Here's what else I think:
  • You should address the issue of a denominator of zero, as noted above.
  • You should use code tags to post your code.  Any number of confusing things can happen when you don't.
  • You should read "How to use this forum ..., " posted as the first entry in all the many forums.

Finally, please note that you've declared slope twice:  once as a global int, and once as a float local to loop().  I don't see that you ever use the global variable.  You probably don't want it at all.
42  Using Arduino / Audio / Re: arduino FHT on: April 06, 2014, 08:17:17 pm
Quote
Bit 0 = 1:  <wrong stuff snipped>
That is not correct. MUX3...0, the lower 4 bits of ADMUX, select ADC channel 0-8, ...
Indeed, that is not correct.  Edited the original post, using strikeout to leave a trail.

Thanks.
43  Using Arduino / Audio / Re: arduino FHT on: April 06, 2014, 06:40:58 pm
when i assign ADMUX = 0b010000001; this means that i use ADC1  ...
Checking it against the description of register ADMUX in the datasheet:
  • Bit 7 = 1, Bit 6 = 0:  This combination selects reference mode 2, which is described in the datasheet as, "reserved."  I don't know how the reference will behave, but it's likely that it won't do what you expect.
  • [Edit: Delete this, because it's incorrect] Bit 0 = 1:  This selects ADC channel 0, not ADC channel 1.
So, it's not surprising that it doesn't tell you about ADC channel 1.  Maybe that's what you used, or maybe you copied it wrong.  

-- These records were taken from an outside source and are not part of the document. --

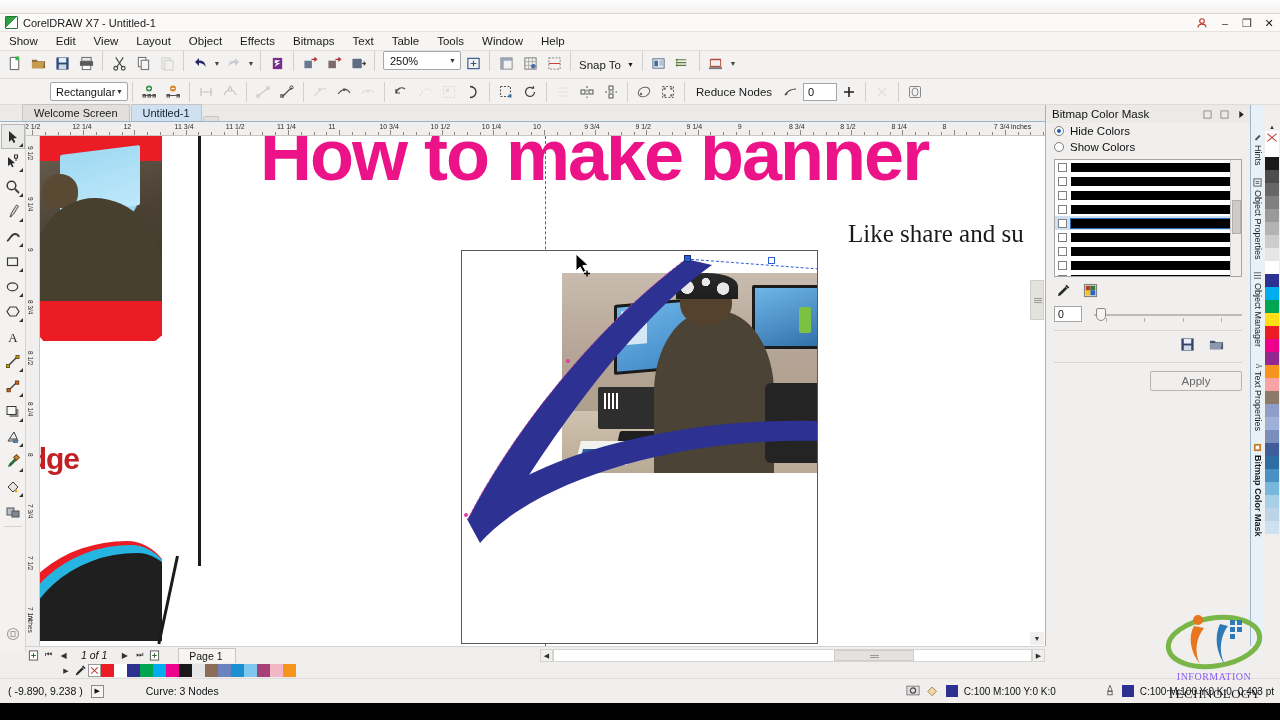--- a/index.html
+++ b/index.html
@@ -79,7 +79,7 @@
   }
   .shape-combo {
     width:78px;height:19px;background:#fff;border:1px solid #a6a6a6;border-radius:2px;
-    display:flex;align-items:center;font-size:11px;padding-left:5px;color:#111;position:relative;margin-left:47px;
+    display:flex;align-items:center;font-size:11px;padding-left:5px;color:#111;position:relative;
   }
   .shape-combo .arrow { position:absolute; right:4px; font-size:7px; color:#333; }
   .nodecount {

If you want help, you should probably post some code.  You should tell us what you expected, and tell us what happened instead.  Your code should be a small sketch that illustrates the problem, rather than long stretches of code that are largely irrelevant to your question.
44  Using Arduino / Programming Questions / Re: SPI MISO-MOSI arduino on: April 02, 2014, 07:10:51 am
I think that this bit of code doesn't do what you expect:
Code:
byte data2 = shiftIn (SOMI, SCLK, LSBFIRST);
data2 = (data >>8)& (0XF);
data2 is a byte; it's only 8 bits long.  When you right-shift it by 8 bits, there's nothing left.  After this operation, data2 will always be 0.  Is that what you wanted?
45  Using Arduino / Audio / Re: Best anti-aliasing filter to use for sampling audio on arduino? on: April 01, 2014, 07:39:18 am
TI filter app ... seems to select filter parameters, but doesn't actually tell you anything about how to built the filter in hardware?
I think you're talking about WEBENCH.  When you see the list of filter types at the bottom of the page, push a green "Select" button on the right side of the table.  That'll take you to a schematic.  If you haven't logged in to TI, it'll make you do that first.